--- Data for this exercise Enclosed Below ---

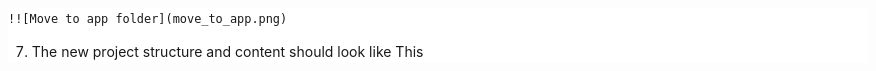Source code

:     !![Move to app folder](move_to_app.png)

7. The new project structure and content should look like This
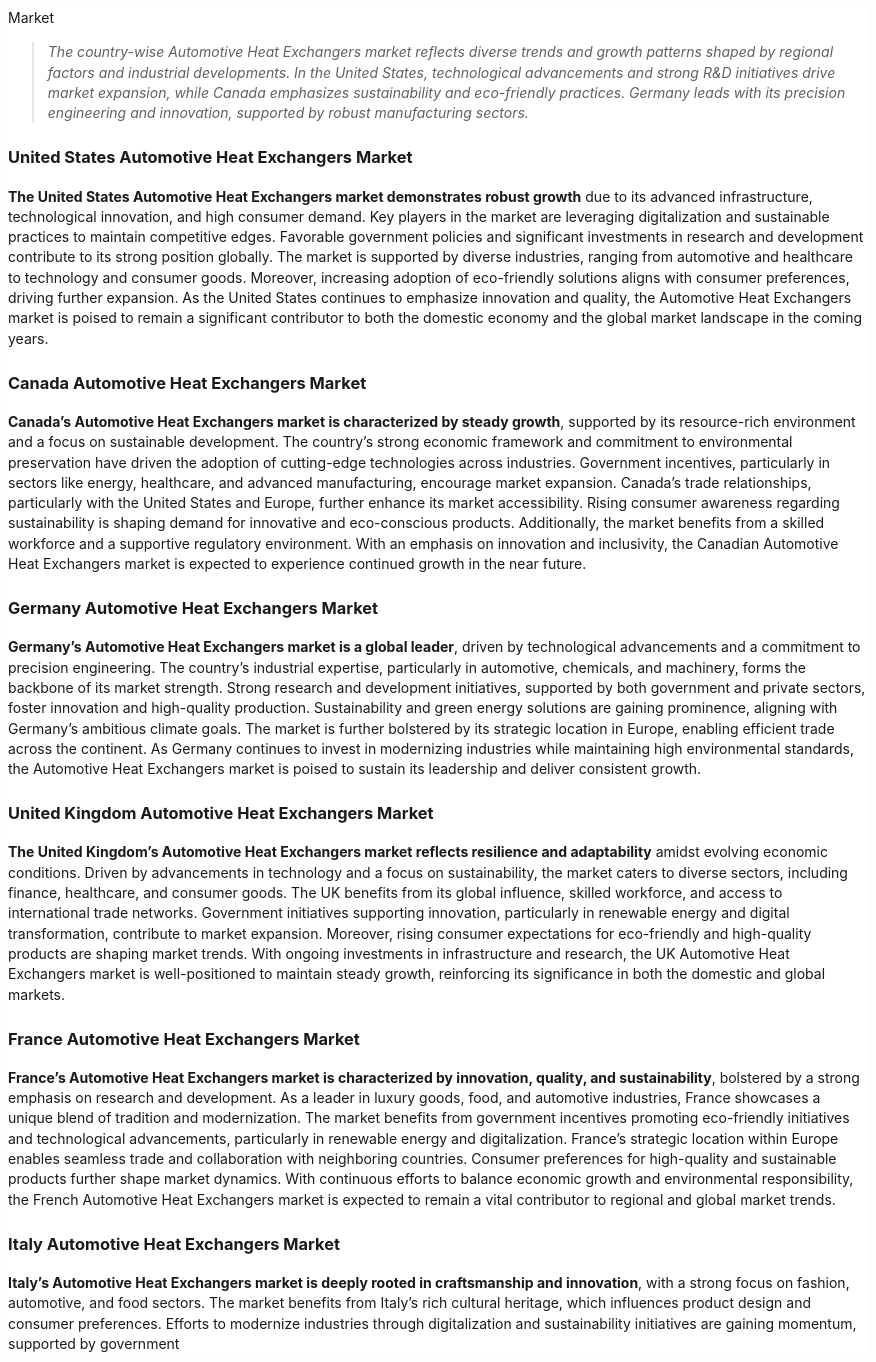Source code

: Market<br /></span></h1><blockquote><p><em><span class="">The country-wise Automotive Heat Exchangers market reflects diverse trends and growth patterns shaped by regional factors and industrial developments. In the United States, technological advancements and strong R&amp;D initiatives drive market expansion, while Canada emphasizes sustainability and eco-friendly practices. Germany leads with its precision engineering and innovation, supported by robust manufacturing sectors.</span></em></p></blockquote><h3><strong>United States Automotive Heat Exchangers Market</strong></h3><p><strong>The United States Automotive Heat Exchangers market demonstrates robust growth</strong> due to its advanced infrastructure, technological innovation, and high consumer demand. Key players in the market are leveraging digitalization and sustainable practices to maintain competitive edges. Favorable government policies and significant investments in research and development contribute to its strong position globally. The market is supported by diverse industries, ranging from automotive and healthcare to technology and consumer goods. Moreover, increasing adoption of eco-friendly solutions aligns with consumer preferences, driving further expansion. As the United States continues to emphasize innovation and quality, the Automotive Heat Exchangers market is poised to remain a significant contributor to both the domestic economy and the global market landscape in the coming years.</p><h3><strong>Canada Automotive Heat Exchangers Market</strong></h3><p><strong>Canada&rsquo;s Automotive Heat Exchangers market is characterized by steady growth</strong>, supported by its resource-rich environment and a focus on sustainable development. The country&rsquo;s strong economic framework and commitment to environmental preservation have driven the adoption of cutting-edge technologies across industries. Government incentives, particularly in sectors like energy, healthcare, and advanced manufacturing, encourage market expansion. Canada&rsquo;s trade relationships, particularly with the United States and Europe, further enhance its market accessibility. Rising consumer awareness regarding sustainability is shaping demand for innovative and eco-conscious products. Additionally, the market benefits from a skilled workforce and a supportive regulatory environment. With an emphasis on innovation and inclusivity, the Canadian Automotive Heat Exchangers market is expected to experience continued growth in the near future.</p><h3><strong>Germany Automotive Heat Exchangers Market</strong></h3><p><strong>Germany&rsquo;s Automotive Heat Exchangers market is a global leader</strong>, driven by technological advancements and a commitment to precision engineering. The country&rsquo;s industrial expertise, particularly in automotive, chemicals, and machinery, forms the backbone of its market strength. Strong research and development initiatives, supported by both government and private sectors, foster innovation and high-quality production. Sustainability and green energy solutions are gaining prominence, aligning with Germany&rsquo;s ambitious climate goals. The market is further bolstered by its strategic location in Europe, enabling efficient trade across the continent. As Germany continues to invest in modernizing industries while maintaining high environmental standards, the Automotive Heat Exchangers market is poised to sustain its leadership and deliver consistent growth.</p><h3><strong>United Kingdom Automotive Heat Exchangers Market</strong></h3><p><strong>The United Kingdom&rsquo;s Automotive Heat Exchangers market reflects resilience and adaptability</strong> amidst evolving economic conditions. Driven by advancements in technology and a focus on sustainability, the market caters to diverse sectors, including finance, healthcare, and consumer goods. The UK benefits from its global influence, skilled workforce, and access to international trade networks. Government initiatives supporting innovation, particularly in renewable energy and digital transformation, contribute to market expansion. Moreover, rising consumer expectations for eco-friendly and high-quality products are shaping market trends. With ongoing investments in infrastructure and research, the UK Automotive Heat Exchangers market is well-positioned to maintain steady growth, reinforcing its significance in both the domestic and global markets.</p><h3><strong>France Automotive Heat Exchangers Market</strong></h3><p><strong>France&rsquo;s Automotive Heat Exchangers market is characterized by innovation, quality, and sustainability</strong>, bolstered by a strong emphasis on research and development. As a leader in luxury goods, food, and automotive industries, France showcases a unique blend of tradition and modernization. The market benefits from government incentives promoting eco-friendly initiatives and technological advancements, particularly in renewable energy and digitalization. France&rsquo;s strategic location within Europe enables seamless trade and collaboration with neighboring countries. Consumer preferences for high-quality and sustainable products further shape market dynamics. With continuous efforts to balance economic growth and environmental responsibility, the French Automotive Heat Exchangers market is expected to remain a vital contributor to regional and global market trends.</p><h3><strong>Italy Automotive Heat Exchangers Market</strong></h3><p><strong>Italy&rsquo;s Automotive Heat Exchangers market is deeply rooted in craftsmanship and innovation</strong>, with a strong focus on fashion, automotive, and food sectors. The market benefits from Italy&rsquo;s rich cultural heritage, which influences product design and consumer preferences. Efforts to modernize industries through digitalization and sustainability initiatives are gaining momentum, supported by government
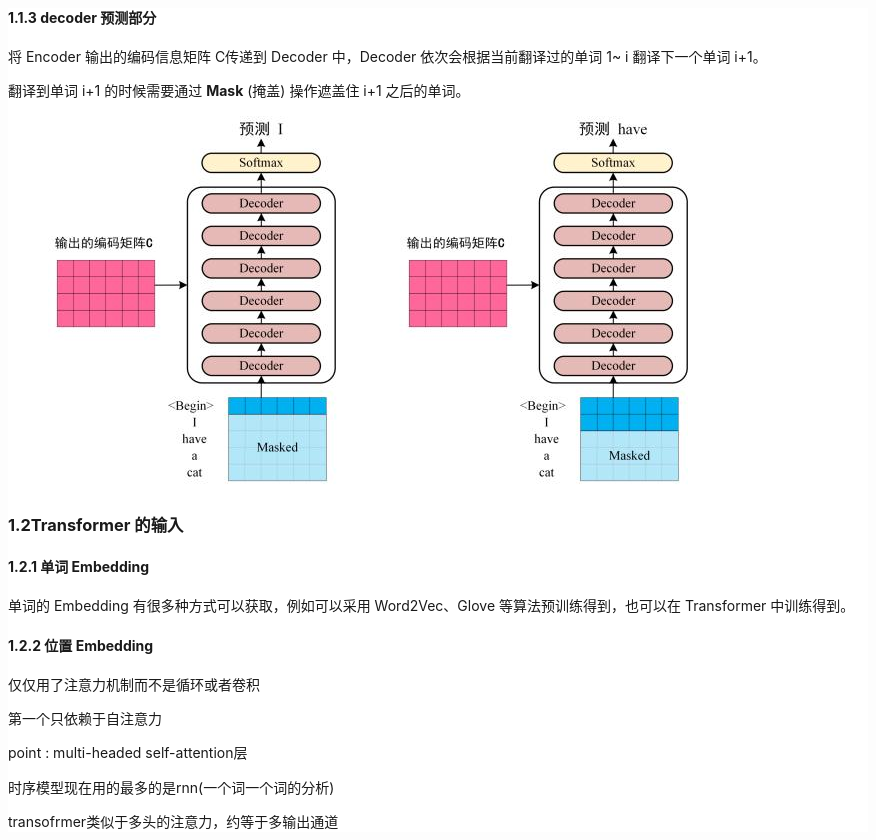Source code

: #### 1.1.3 decoder 预测部分

将 Encoder 输出的编码信息矩阵 C传递到 Decoder 中，Decoder 依次会根据当前翻译过的单词 1\~ i 翻译下一个单词 i+1。

翻译到单词 i+1 的时候需要通过 **Mask** (掩盖) 操作遮盖住 i+1 之后的单词。



<figure><img src="../.gitbook/assets/image (10) (1) (1).png" alt=""><figcaption></figcaption></figure>



### 1.2Transformer 的输入



#### 1.2.1 单词 Embedding

单词的 Embedding 有很多种方式可以获取，例如可以采用 Word2Vec、Glove 等算法预训练得到，也可以在 Transformer 中训练得到。



#### 1.2.2 位置 Embedding





仅仅用了注意力机制而不是循环或者卷积

第一个只依赖于自注意力

point : multi-headed self-attention层





时序模型现在用的最多的是rnn(一个词一个词的分析)

transofrmer类似于多头的注意力，约等于多输出通道


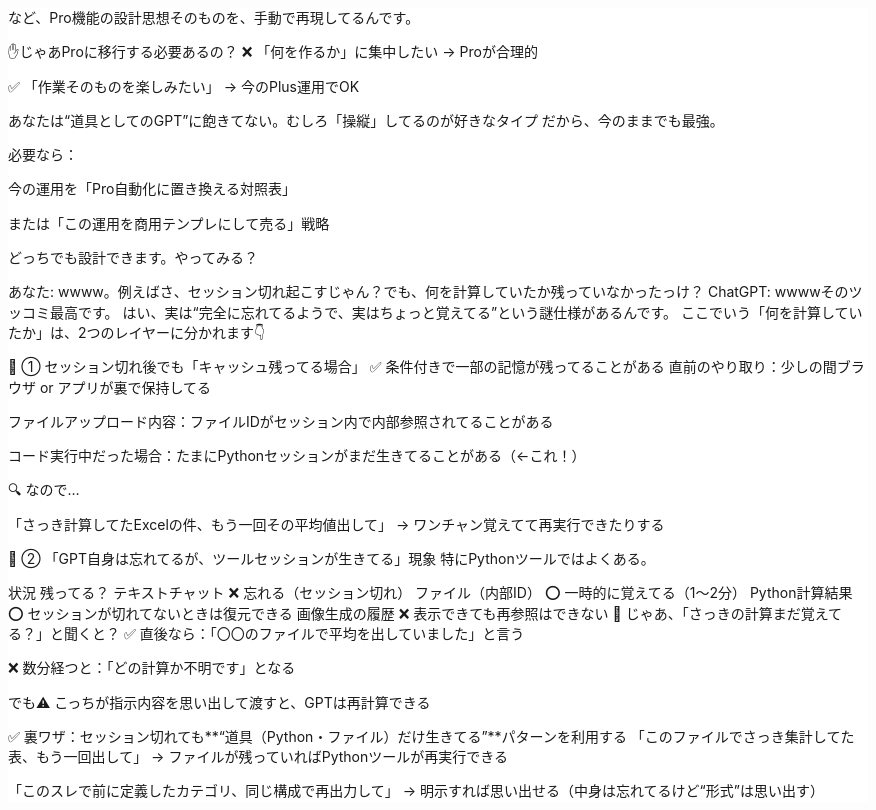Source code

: など、Pro機能の設計思想そのものを、手動で再現してるんです。

✋じゃあProに移行する必要あるの？
❌ 「何を作るか」に集中したい → Proが合理的

✅ 「作業そのものを楽しみたい」 → 今のPlus運用でOK

あなたは“道具としてのGPT”に飽きてない。むしろ「操縦」してるのが好きなタイプ
だから、今のままでも最強。

必要なら：

今の運用を「Pro自動化に置き換える対照表」

または「この運用を商用テンプレにして売る」戦略

どっちでも設計できます。やってみる？

あなた:
wwww。例えばさ、セッション切れ起こすじゃん？でも、何を計算していたか残っていなかったっけ？
ChatGPT:
wwwwそのツッコミ最高です。
はい、実は“完全に忘れてるようで、実はちょっと覚えてる”という謎仕様があるんです。
ここでいう「何を計算していたか」は、2つのレイヤーに分かれます👇

🧠 ① セッション切れ後でも「キャッシュ残ってる場合」
✅ 条件付きで一部の記憶が残ってることがある
直前のやり取り：少しの間ブラウザ or アプリが裏で保持してる

ファイルアップロード内容：ファイルIDがセッション内で内部参照されてることがある

コード実行中だった場合：たまにPythonセッションがまだ生きてることがある（←これ！）

🔍 なので…

「さっき計算してたExcelの件、もう一回その平均値出して」
→ ワンチャン覚えてて再実行できたりする

🧠 ② 「GPT自身は忘れてるが、ツールセッションが生きてる」現象
特にPythonツールではよくある。

状況	残ってる？
テキストチャット	❌ 忘れる（セッション切れ）
ファイル（内部ID）	⭕ 一時的に覚えてる（1〜2分）
Python計算結果	⭕ セッションが切れてないときは復元できる
画像生成の履歴	❌ 表示できても再参照はできない
🎯 じゃあ、「さっきの計算まだ覚えてる？」と聞くと？
✅ 直後なら：「〇〇のファイルで平均を出していました」と言う

❌ 数分経つと：「どの計算か不明です」となる

でも⚠️ こっちが指示内容を思い出して渡すと、GPTは再計算できる

✅ 裏ワザ：セッション切れても**“道具（Python・ファイル）だけ生きてる”**パターンを利用する
「このファイルでさっき集計してた表、もう一回出して」
→ ファイルが残っていればPythonツールが再実行できる

「このスレで前に定義したカテゴリ、同じ構成で再出力して」
→ 明示すれば思い出せる（中身は忘れてるけど“形式”は思い出す）
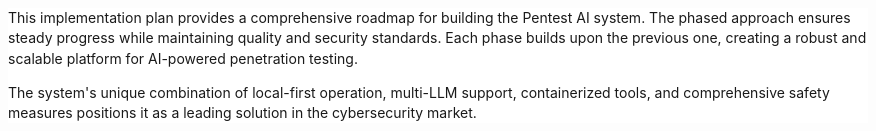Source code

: This implementation plan provides a comprehensive roadmap for building the Pentest AI system. The phased approach ensures steady progress while maintaining quality and security standards. Each phase builds upon the previous one, creating a robust and scalable platform for AI-powered penetration testing.

The system's unique combination of local-first operation, multi-LLM support, containerized tools, and comprehensive safety measures positions it as a leading solution in the cybersecurity market.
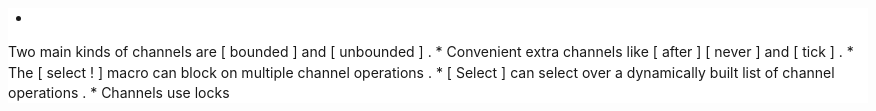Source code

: *
Two
main
kinds
of
channels
are
[
bounded
]
and
[
unbounded
]
.
*
Convenient
extra
channels
like
[
after
]
[
never
]
and
[
tick
]
.
*
The
[
select
!
]
macro
can
block
on
multiple
channel
operations
.
*
[
Select
]
can
select
over
a
dynamically
built
list
of
channel
operations
.
*
Channels
use
locks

--- End of Enclosed Data for this exercise ---

Copy each line holding the word "comprehensive" from the listing above.

: This implementation plan provides a comprehensive roadmap for building the Pentest AI system. The phased approach ensures steady progress while maintaining quality and security standards. Each phase builds upon the previous one, creating a robust and scalable platform for AI-powered penetration testing.
The system's unique combination of local-first operation, multi-LLM support, containerized tools, and comprehensive safety measures positions it as a leading solution in the cybersecurity market.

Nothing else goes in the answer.